Transforming our fear:

the power of simple awareness.


“In childhood,” writes the contemporary poet Jane Hirshfield, “great happiness and profound grief run close to the surface.”

Adult life tamps these flarings of feeling down, so that practical tasks might be
done. My poems in recent years have sought increasingly to notice joy, not least because, as the world has darkened, I’ve needed joy’s restorative counterweight. But the poems have also increasingly opened to grief, bewilderment, even to fear. The poems want – I want – to become the trembling compass of a full human life.”[1]

If we know how to greet what we find difficult, we reduce our suffering and need not be afraid of being overwhelmed.  Greeting each moment with simple awareness, we clear a space for peace and joy to arise within “the trembling compass of a full human life.”

When a difficult thought or feeling arises, we can quickly try to push it away or cover it up. But in meditation, we allow what is difficult to be there if it happens to be there. The awareness we cultivate helps us acknowledge our fear, our pain, and greet it in a way which can immediately bring some relief and peace. We notice its presence and don’t struggle with it.

Quietly acknowledging what we find difficult, without struggle, allows our relationship with fear to be transformed.

Katy (we’ll call her) is a very talented senior leader in a local council. Having built a strong reputation in her field of expertise, Katy is a regular contributor to specialist publications and a popular key-note speaker at conferences.

The arrival of COVID-19 and series of national lockdowns didn’t just mean cancelled conferences and a switch to largely working from home, but triggered the onset of frequent fearful thoughts which occasionally coalesced into bouts of debilitating anxiety.

As soon as an initial fearful thought arose, her thinking mind would grasp hold of it and produce a stream of fearful reactive thoughts: “Why has this happened to me?” “Why am I so stupidly weak!?”

As so often happens, Katy’s reactive thoughts seemed to intensify and grow louder in the dark, quiet hours of the night: “This is getting worse and worse!” “I might lose my job, my house and everything I love!”

Up to this point, Katy’s familiarity with meditation extended to a breathing exercise after yoga classes and a light body-scan during the occasional wellbeing session at a holiday resort. Now Katy’s spiritual well-being became a central concern to her. She attended an introductory meditation retreat, started coming to weekly group practice and established a daily routine of morning and evening meditation.

Katy quickly came to see how fast she could react to an initial thought or feeling and create mental suffering.

“It’s like when you wake up in the night and want to go back to sleep. You start thinking about going to sleep, then about how you’re not going to sleep, then about how not sleeping is going to ruin your day – all of which is pretty much guaranteed to keep you awake!”

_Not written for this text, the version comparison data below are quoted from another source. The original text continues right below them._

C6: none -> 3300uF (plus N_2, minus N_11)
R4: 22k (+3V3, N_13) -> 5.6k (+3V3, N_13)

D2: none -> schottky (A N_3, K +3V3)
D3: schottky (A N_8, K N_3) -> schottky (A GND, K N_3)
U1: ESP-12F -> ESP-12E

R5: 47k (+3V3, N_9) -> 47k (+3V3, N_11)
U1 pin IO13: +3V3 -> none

She recognised the difference between an initial thought or feeling and the tortuous reactive commentaries she had been wrapping around them and trapping herself within.

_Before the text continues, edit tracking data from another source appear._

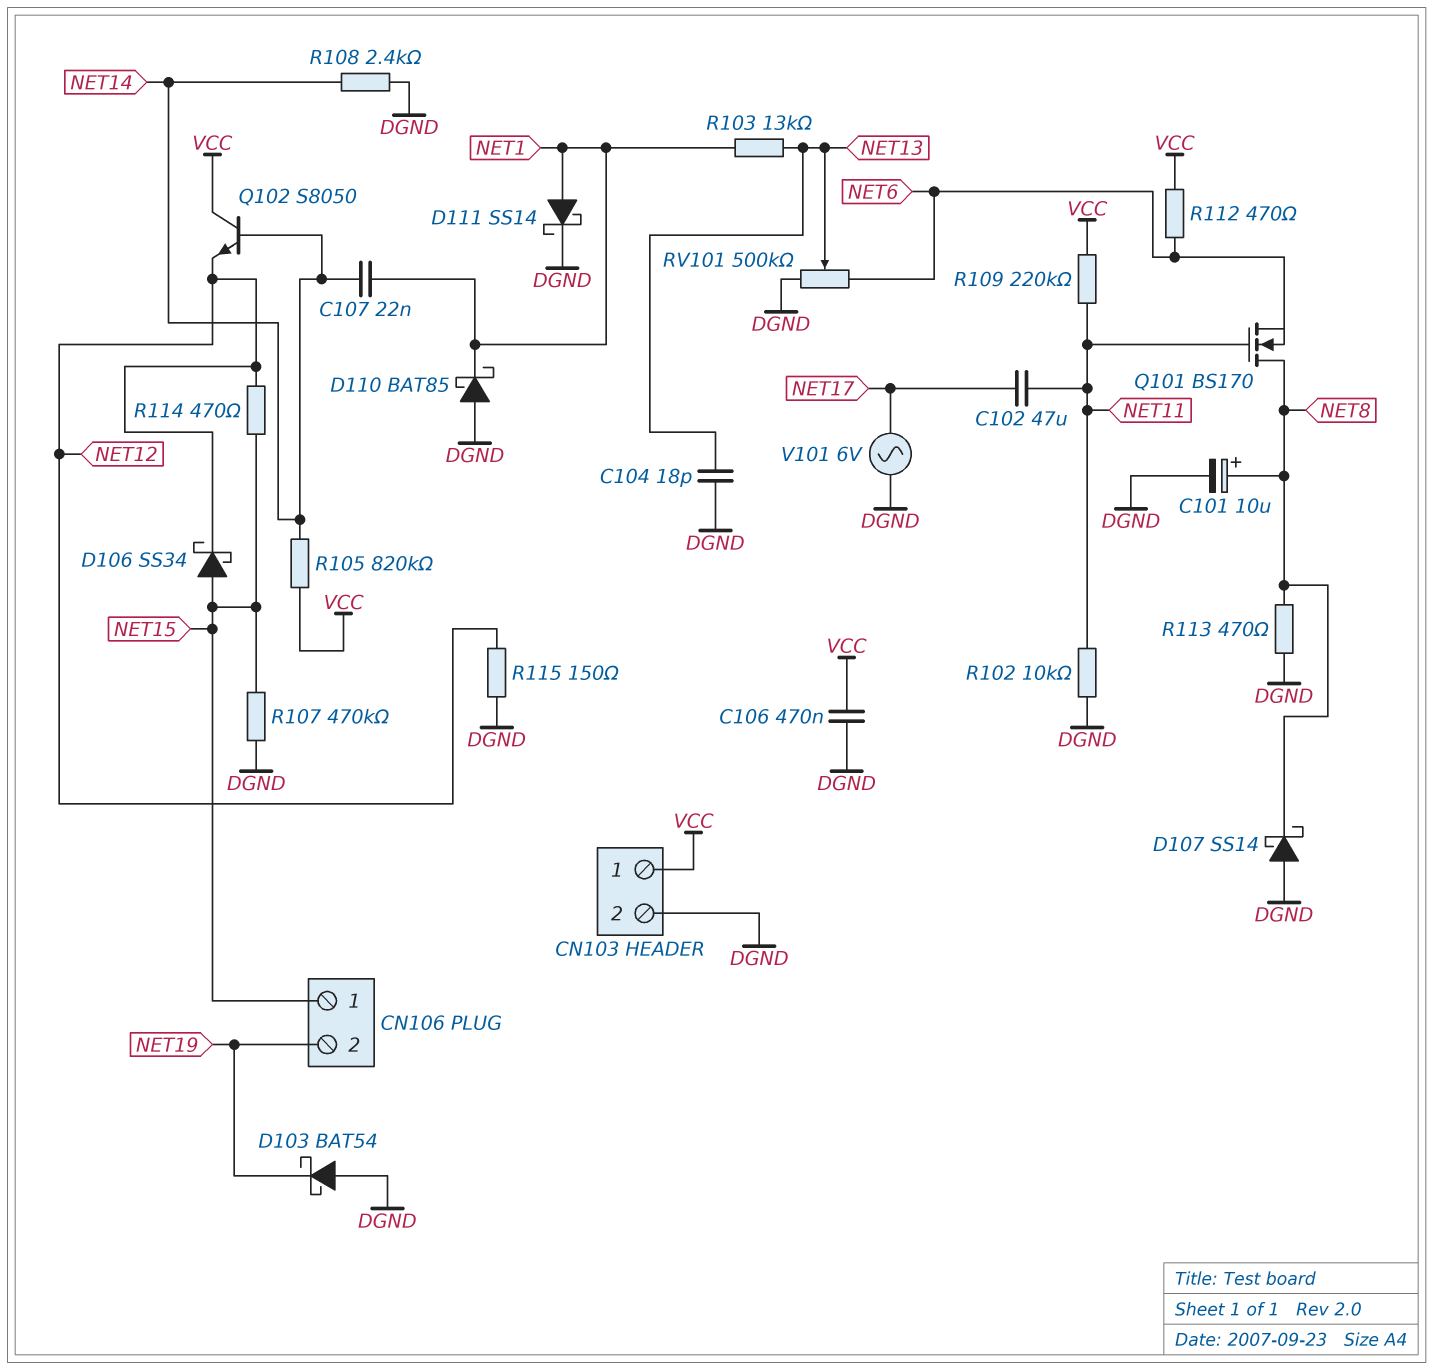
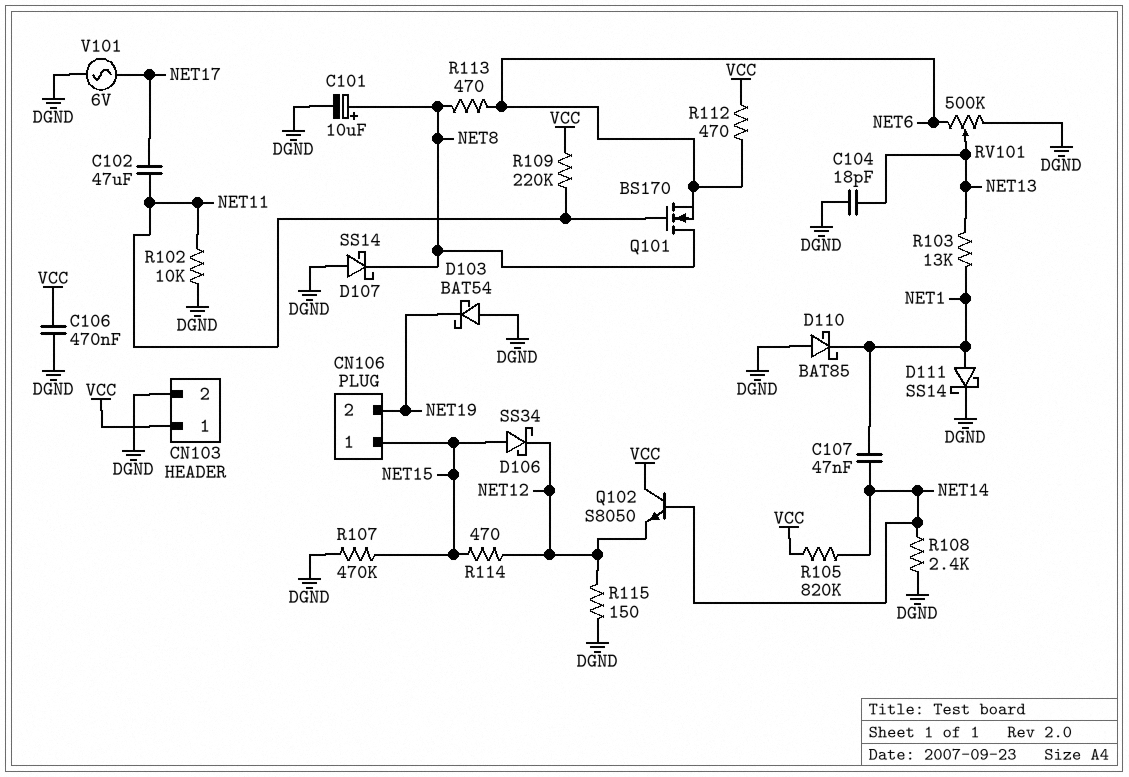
C107: 22nF (NET1, NET14) -> 47nF (NET1, NET14)
R113: 470 (DGND, NET8) -> 470 (NET6, NET8)

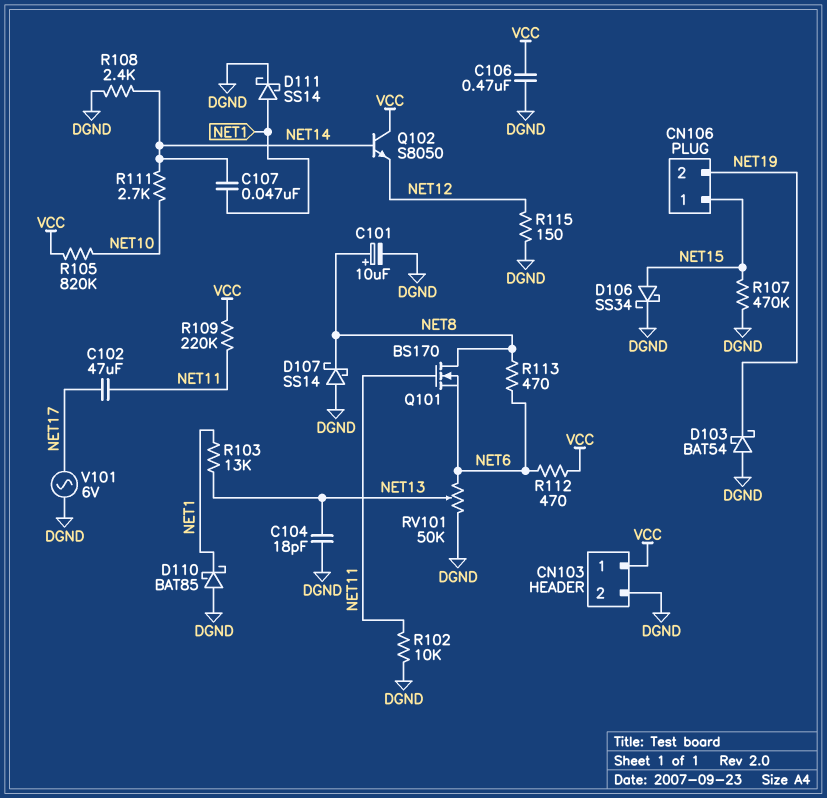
D106: schottky SS34 (A NET15, K NET12) -> schottky SS34 (A NET15, K DGND)
R105: 820k (NET14, VCC) -> 820k (NET10, VCC)
R111: none -> 2.7k (NET10, NET14)
R114: 470 (NET12, NET15) -> none
RV101: 500k (DGND, NET6, wiper NET13) -> 50k (DGND, NET6, wiper NET13)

“I realised there was little I could do to stop the first scary thought coming into my mind, but there was a great deal I could do to change my relationship with it. I suddenly saw how I’d been torturing myself. Filling my mind with fearful thoughts about fear was far worse than the initial thought or feeling.”

In a remarkably short time, Katy learned a great deal about how to greet initial fearful thoughts and feelings with compassionate stillness. Simply noticing their presence and quietly turning her attention to reciting her prayer word with the flow of her breath, she discovered she could come home to a place that is always peaceful, always available, and rest there.

Quietly acknowledging what we find difficult, without struggle, allows our relationship with fear to be transformed. In the words of Martin Laird, “whatever it is in us that grasps and craves is soothed and calmed and begins to loosen its grip.”[2]

In practical terms, this may mean falling asleep with more ease, surprising ourselves at how well we led that terrifying meeting or enjoying that coffee with someone who we put off seeing for weeks.  We discover ourselves becoming more present, more available for the gift of our life in ways we might never have expected.

Quietly, almost imperceptibly, we are restored to ourselves. And as this happens, we are restored to each other.

Greeting each moment with simple awareness, we clear a space for peace and joy to arise within “the trembling compass of a full human life.”

[1] Beshara Magazine, Poetry in the Contemporary World: Conversations with Jane Hirshfield’

[2] Martin Laird, A Sunlit Absence: Silence, Awareness and Contemplation (Oxford University Press, 2011, p.72).